Champion didn’t give in straight away. He hired lawyer and friend Maurice Blackburn to negotiate with the censor’s office. Blackburn achieved a compromise; the book would be withdrawn but allowed to be published at a later date, if Loch writing as de Loghe would pen a series of pro-war articles and promote enlistment. Loch was in anguish over losing revenue from the book but agreed to the compromise. The book was withdrawn and Loch worked on the pro-war articles. It over 12 months for Loch to summon the energy to write them and they were eventually published as a pamphlet called One Crowded Hour, A Call to Arms shortly before the war ended in 1918. It contains lines Loch must have hated writing: “You are mad, you men who will not go. There is no man in those armies who is not living at the top of his life.”

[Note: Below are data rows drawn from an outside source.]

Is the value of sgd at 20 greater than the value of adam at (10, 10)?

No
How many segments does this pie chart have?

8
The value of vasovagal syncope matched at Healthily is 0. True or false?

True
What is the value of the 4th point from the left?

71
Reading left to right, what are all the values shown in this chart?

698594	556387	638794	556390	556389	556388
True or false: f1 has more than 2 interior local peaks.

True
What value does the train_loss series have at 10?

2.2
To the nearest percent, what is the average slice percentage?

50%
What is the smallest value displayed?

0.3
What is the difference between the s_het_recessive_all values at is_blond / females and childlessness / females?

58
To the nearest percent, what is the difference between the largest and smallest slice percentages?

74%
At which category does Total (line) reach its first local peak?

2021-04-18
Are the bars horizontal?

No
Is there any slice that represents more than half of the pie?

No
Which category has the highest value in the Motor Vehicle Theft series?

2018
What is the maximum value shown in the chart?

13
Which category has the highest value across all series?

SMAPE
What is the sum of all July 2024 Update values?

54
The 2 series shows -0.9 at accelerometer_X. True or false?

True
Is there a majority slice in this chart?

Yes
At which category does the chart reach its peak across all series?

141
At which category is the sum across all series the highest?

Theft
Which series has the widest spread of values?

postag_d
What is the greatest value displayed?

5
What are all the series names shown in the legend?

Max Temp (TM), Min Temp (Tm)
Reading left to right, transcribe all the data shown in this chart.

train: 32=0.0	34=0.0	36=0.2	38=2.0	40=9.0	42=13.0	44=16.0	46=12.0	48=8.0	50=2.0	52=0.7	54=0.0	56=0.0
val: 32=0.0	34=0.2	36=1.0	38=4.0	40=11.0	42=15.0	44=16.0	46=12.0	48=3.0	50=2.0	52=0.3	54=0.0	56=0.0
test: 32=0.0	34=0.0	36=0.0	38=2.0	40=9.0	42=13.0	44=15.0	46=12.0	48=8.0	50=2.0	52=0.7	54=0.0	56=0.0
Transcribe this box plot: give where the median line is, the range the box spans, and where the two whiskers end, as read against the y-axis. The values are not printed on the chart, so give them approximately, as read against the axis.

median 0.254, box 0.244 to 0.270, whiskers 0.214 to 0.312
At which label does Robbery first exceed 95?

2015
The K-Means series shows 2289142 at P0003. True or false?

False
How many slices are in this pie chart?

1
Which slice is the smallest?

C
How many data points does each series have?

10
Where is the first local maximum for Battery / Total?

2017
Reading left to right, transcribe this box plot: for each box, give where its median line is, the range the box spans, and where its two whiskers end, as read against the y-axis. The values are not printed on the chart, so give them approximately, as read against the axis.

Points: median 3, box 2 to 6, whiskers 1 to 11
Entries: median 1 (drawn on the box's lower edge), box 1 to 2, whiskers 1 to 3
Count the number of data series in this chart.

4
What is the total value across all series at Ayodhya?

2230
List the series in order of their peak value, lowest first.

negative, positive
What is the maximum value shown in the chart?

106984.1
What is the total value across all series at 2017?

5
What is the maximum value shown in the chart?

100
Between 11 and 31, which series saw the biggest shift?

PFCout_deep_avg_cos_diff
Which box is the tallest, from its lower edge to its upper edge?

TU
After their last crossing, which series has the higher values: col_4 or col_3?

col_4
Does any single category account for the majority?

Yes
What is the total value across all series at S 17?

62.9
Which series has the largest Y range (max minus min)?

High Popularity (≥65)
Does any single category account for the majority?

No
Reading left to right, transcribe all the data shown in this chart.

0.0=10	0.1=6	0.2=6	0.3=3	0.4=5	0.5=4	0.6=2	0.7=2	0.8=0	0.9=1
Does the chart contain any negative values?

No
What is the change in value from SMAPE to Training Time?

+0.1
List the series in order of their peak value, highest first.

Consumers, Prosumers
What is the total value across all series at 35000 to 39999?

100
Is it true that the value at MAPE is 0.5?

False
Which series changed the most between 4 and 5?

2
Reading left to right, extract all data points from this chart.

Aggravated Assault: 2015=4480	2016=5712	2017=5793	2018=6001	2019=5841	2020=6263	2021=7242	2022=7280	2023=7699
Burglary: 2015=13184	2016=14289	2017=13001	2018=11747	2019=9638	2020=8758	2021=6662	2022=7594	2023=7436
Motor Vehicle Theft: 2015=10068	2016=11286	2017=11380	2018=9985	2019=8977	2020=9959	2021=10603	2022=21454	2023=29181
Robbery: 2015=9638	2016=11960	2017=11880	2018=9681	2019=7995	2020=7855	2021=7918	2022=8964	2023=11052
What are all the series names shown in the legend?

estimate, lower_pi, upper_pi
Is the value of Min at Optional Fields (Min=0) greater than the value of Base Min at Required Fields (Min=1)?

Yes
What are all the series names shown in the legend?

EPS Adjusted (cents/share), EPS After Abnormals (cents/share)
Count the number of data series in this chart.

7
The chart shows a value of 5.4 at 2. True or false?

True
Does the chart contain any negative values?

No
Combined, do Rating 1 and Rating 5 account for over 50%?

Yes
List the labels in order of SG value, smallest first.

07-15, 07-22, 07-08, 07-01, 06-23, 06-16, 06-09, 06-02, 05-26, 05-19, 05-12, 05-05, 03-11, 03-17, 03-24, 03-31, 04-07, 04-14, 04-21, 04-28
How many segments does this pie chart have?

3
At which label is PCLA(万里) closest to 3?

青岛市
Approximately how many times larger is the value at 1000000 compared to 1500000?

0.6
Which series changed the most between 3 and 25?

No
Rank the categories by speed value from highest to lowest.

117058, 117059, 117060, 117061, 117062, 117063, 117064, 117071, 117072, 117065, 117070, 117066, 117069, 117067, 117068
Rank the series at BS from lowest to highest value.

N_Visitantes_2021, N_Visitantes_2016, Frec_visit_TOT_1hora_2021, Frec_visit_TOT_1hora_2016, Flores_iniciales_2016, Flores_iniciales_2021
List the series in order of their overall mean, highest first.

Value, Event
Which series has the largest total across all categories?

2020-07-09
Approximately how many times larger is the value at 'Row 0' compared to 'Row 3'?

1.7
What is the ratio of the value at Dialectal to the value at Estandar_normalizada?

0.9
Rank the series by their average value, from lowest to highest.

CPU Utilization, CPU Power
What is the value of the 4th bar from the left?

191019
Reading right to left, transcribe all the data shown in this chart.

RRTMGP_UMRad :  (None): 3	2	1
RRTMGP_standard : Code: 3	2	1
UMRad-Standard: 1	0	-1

If this had dubious literary merit, there was no doubting the calibre of The Impregnable Straits. Miles Franklin, a friend of Champion’s wife, saw it as an insight into the mindset of Australian soldiers and why they accepted the senselessness of Gallipoli without much complaint. She sold the British rights to Sir John Murray’s publishing house and they were published in 1917 with the provocative note included. Despite the parlous state of the war British censors did not take exception. Murray established a life-long friendship with Loch and NanKivell Loch and published their later adventures in Ireland, Russia and Quaker refugee camps in Greece.
In 1927, two successful books emerged critical of the war, Rupert Graves “Goodbye to all That” and Erich Remarque’s “All Quiet on the Western Front”. Murray tried to cash in with another edition of Loch’s book (still under the name of de Loghe). Murray wanted Loch to include a chapter on his adventures in the Russian-Polish and Greek-Turkish wars but he never got around to it. The project was eventually shelved by World War II.
In that war Loch and his wife rescued a thousand Jews in Bucharest and led Polish refugees to Cyprus and Palestine. They returned to Greece after the war and Loch died in 1954. Nankivell Loch died in 1982, aged 95. In 2006 a museum opened in their honour in Greece and Loch’s book was rediscovered in Australia a year later. Susanna and Jake de Vries included the book with a biography of Loch under the title To Hell and Back. After 91 years. the banned account of Gallipoli by Sydney Loch was finally out in the open in its home country.